The Story
Why it exists.
The beginning
Future Society builds fragrances from biology, translating genetic sequences from extinct plants into scented oils that never existed in a modern garden. Haunted Rose draws from Macrostylis villosa, a subspecies native to South Africa that vanished after 1960, lost to invasive species. The brand gave that extinction a second life, not a replica, but an interpretation built from the molecular footprint of something gone. Jérôme Epinette composed around that ghost, using rose absolute and passionfruit to give the resurrection a heartbeat.

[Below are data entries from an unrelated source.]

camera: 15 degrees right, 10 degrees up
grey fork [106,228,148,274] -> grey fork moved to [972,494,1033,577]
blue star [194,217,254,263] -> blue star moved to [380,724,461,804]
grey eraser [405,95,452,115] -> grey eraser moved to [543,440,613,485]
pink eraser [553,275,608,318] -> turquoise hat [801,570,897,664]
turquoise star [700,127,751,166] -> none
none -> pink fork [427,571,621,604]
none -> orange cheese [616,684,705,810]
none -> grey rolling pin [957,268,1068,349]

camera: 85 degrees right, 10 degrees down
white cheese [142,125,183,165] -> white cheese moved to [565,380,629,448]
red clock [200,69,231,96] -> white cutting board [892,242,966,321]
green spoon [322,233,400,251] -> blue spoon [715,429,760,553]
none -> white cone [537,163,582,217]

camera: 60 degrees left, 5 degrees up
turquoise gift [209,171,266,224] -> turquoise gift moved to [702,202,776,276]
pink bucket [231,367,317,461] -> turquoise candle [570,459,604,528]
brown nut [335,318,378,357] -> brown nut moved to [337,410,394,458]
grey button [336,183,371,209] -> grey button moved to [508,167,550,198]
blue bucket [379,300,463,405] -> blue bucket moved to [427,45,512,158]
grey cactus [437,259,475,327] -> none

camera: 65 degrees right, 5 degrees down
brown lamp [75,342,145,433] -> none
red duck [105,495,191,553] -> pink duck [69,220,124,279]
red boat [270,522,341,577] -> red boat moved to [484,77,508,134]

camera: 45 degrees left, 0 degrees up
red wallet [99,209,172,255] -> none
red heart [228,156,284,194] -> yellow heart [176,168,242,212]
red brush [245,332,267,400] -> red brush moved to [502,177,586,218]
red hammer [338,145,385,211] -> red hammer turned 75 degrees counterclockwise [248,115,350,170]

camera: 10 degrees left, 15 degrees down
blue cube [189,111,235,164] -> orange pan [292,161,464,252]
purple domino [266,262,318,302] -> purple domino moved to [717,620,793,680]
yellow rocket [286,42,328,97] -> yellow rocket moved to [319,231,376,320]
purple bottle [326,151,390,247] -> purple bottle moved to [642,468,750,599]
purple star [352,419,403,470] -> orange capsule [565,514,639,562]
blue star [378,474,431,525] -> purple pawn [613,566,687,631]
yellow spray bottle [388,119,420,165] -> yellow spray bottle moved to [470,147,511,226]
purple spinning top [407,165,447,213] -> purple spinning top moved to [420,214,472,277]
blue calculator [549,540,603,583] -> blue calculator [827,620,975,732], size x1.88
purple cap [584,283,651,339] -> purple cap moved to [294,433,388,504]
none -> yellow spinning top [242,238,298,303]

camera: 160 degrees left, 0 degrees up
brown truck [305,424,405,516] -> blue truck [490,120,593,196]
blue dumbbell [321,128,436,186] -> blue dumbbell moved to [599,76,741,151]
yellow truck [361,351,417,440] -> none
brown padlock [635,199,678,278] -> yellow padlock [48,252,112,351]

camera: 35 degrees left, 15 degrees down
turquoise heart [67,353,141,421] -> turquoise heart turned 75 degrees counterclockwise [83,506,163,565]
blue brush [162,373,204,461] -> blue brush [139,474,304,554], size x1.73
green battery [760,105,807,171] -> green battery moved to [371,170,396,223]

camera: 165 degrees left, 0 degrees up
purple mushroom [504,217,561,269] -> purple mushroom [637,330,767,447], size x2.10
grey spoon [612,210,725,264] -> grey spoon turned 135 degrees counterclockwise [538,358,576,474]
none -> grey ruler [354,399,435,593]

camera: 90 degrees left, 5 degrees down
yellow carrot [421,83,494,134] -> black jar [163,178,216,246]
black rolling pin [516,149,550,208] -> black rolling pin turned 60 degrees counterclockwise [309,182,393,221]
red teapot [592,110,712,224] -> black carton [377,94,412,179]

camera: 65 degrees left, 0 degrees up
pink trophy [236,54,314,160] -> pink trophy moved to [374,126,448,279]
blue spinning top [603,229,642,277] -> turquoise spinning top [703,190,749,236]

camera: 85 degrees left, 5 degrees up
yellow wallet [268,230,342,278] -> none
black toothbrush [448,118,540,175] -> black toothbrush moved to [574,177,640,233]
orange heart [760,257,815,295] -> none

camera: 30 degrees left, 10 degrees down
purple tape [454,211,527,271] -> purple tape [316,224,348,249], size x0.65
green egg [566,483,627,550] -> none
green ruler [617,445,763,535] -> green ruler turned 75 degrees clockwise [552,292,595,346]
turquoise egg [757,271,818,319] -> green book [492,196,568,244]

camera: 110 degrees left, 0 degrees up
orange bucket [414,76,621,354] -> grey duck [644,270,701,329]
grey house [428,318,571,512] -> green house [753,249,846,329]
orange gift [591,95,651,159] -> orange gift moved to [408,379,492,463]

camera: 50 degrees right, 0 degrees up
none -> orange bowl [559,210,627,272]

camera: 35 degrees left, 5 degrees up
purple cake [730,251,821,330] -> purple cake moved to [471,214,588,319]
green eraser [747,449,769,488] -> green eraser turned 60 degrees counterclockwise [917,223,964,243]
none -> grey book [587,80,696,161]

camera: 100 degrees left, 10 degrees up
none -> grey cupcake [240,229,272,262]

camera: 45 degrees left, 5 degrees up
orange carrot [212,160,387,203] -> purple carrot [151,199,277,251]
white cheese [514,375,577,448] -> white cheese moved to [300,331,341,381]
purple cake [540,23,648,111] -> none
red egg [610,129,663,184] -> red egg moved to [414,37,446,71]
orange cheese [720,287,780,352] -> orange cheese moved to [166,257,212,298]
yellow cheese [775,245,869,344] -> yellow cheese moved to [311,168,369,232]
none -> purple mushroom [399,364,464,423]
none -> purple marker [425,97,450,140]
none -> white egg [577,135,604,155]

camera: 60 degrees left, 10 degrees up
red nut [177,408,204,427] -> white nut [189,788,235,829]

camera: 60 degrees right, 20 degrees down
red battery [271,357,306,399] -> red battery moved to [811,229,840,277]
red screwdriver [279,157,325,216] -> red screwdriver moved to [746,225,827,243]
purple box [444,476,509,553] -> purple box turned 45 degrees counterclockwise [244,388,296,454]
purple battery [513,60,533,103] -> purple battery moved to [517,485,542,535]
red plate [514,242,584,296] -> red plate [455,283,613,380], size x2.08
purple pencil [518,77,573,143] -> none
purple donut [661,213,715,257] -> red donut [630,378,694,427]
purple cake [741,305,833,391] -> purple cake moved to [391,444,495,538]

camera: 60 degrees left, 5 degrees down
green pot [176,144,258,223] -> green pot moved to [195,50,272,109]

What makes Haunted Rose work is the tension between two incompatible forces. Dark, smoky rose absolute suggests something gothic and heavy, the kind of note that drowns rooms. Then passionfruit walks in with its tropical brightness, all tang and juice, and refuses to let the composition become a funeral. Saffron adds opulence without sweetness, black pepper adds warmth without softness. The combination shouldn't cohere. It does, because the perfumer understood that haunting isn't about staying still, it's about refusing to disappear.
The evolution
The opening hits with saffron's metallic edge, a little blood-warm, a little precious. Black pepper follows, crackling at the edges. The combination reads as spiced but sharp, bright and assertive. For the first stretch of wear, this is a high-drama fragrance. The rose enters with complexity rather than linearity, passionfruit's tropical tang cuts through the floral, creating a sweetness that contradicts the gothic setup. It's a tension that feels deliberate, the sweet and the sharp negotiating rather than blending. The drydown is where the haunting earns its name. Sandalwood's creaminess deepens, ambroxan adds a mineral saltiness, and the whole composition settles into the skin like a memory. The rose never fully disappears, it ghosts beneath the wood, present but quieter, lingering close enough to feel intimate but never overpowering.
Cultural impact
Future Society's debut collection draws on scientific de-extinction as a creative framework. Haunted Rose interprets the extinct Macrostylis villosa subspecies native to South Africa, a plant lost before adequate study. By translating genetic sequences into scent, the brand reframes fragrance as biological memory, transforming extinction into sensory experience that connects wearers to botanical heritage.